All the models use `SQLAchemy <https://www.sqlalchemy.org/>`_.
See `docs <https://docs.sqlalchemy.org/>`_ for more info.

Online debugging of queries
===========================

You can print to logger all the queries that are performed to a PostgreSQL instance. To do so, set the following environment variable:

.. code-block::

  export THOTH_STORAGES_DEBUG_QUERIES=1

Online debugging of queries
===========================

You can print information about PostgreSQL adapter together with statisics on
the graph cache and memory cache usage to logger (it has to have at least level
`INFO` set). To do so, set the following environment variable:

.. code-block::

  export THOTH_STORAGES_LOG_STATS=1

These statistics will be printed once the database adapter is destructed.

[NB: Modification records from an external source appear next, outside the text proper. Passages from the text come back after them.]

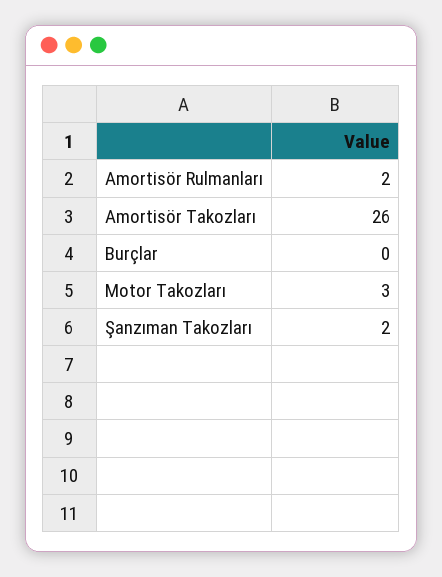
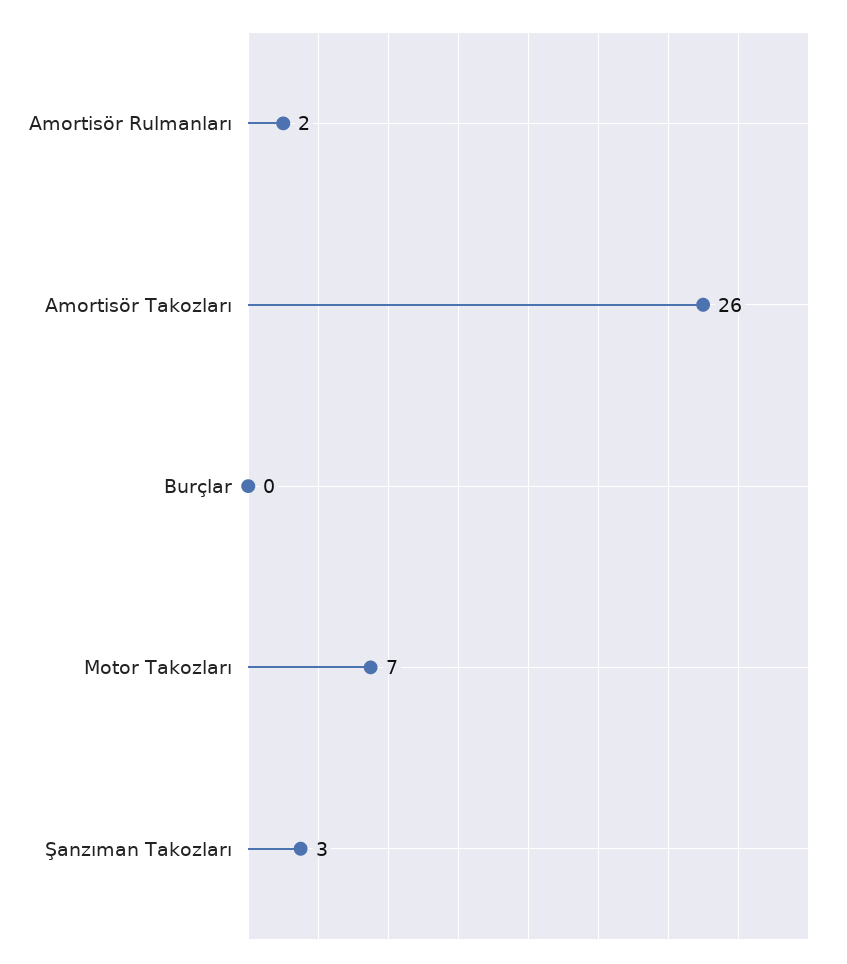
  {
    "Amortisör Rulmanları": 2,
    "Amortisör Takozları": 26,
    "Burçlar": 0,
-   "Motor Takozları": 3,
+   "Motor Takozları": 7,
-   "Şanzıman Takozları": 2
+   "Şanzıman Takozları": 3
  }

Creating backups from Thoth deployment
======================================

You can use `pg_dump` and `psql` utilities to create dumps and restore
the database content from dumps. This tool is pre-installed in the container image
which is running PostgreSQL so the only thing you need to do is execute
`pg_dump` in Thoth's deployment in a PostgreSQL container to create a dump, use
`oc cp` to retrieve dump (or directly use `oc exec` and create the dump from the
cluster) and subsequently `psql` to restore the database content. The
prerequisite for this is to have access to the running container (edit rights).

.. code-block:: console

  # Execute the following commands from the root of this Git repo:
  # List PostgreSQL pods running:
  $ oc get pod -l name=postgresql
  NAME                 READY     STATUS    RESTARTS   AGE
  postgresql-1-glwnr   1/1       Running   0          3d
  # Open remote shell to the running container in the PostgreSQL pod:
  $ oc rsh -t postgresql-1-glwnr bash
  # Perform dump of the database:
  (cluster-postgres) $ pg_dump > pg_dump-$(date +"%s").sql
  (cluster-postgres) $ ls pg_dump-*.sql   # Remember the current dump name
  (cluster-postgres) pg_dump-1569491024.sql
  (cluster-postgres) $ exit
  # Copy the dump to the current dir:
  $ oc cp thoth-test-core/postgresql-1-glwnr:/opt/app-root/src/pg_dump-1569491024.sql  .
  # Start local PostgreSQL instance:
  $ podman-compose up --detach
  <logs will show up>
  $ psql -h localhost -p 5432 --username=postgres < pg_dump-1569491024.sql
  password: <type password "postgres" here>
  <logs will show up>

Syncing results of jobs run in the cluster
==========================================

Each job in the cluster reports a JSON which states necessary information about
the job run (metadata) and actual job results. These results of jobs are stored
on object storage `Ceph <https://ceph.io/>`_ via S3 compatible API and later on
synced via graph syncs to the knowledge graph. The component responsible for
graph syncs is `graph-sync-job
<https://github.com/thoth-station/graph-sync-job>`_ which is written generic
enough to sync any data and report metrics about synced data so you don't need
to provide such logic on each new workload registered in the system. To sync
your own results of job results (workload) done in the cluster, implement
related syncing logic in the `sync.py
<https://github.com/thoth-station/storages/blob/master/thoth/storages/sync.py>`_
and register handler in the ``_HANDLERS_MAPPING`` in the same file. The mapping
maps prefix of the document id to the handler (function) which is responsible
for syncing data into the knowledge base (please mind signatures of existing
syncing funcions to automatically integrate with ``sync_documents`` function
which is called from ``graph-sync-job``).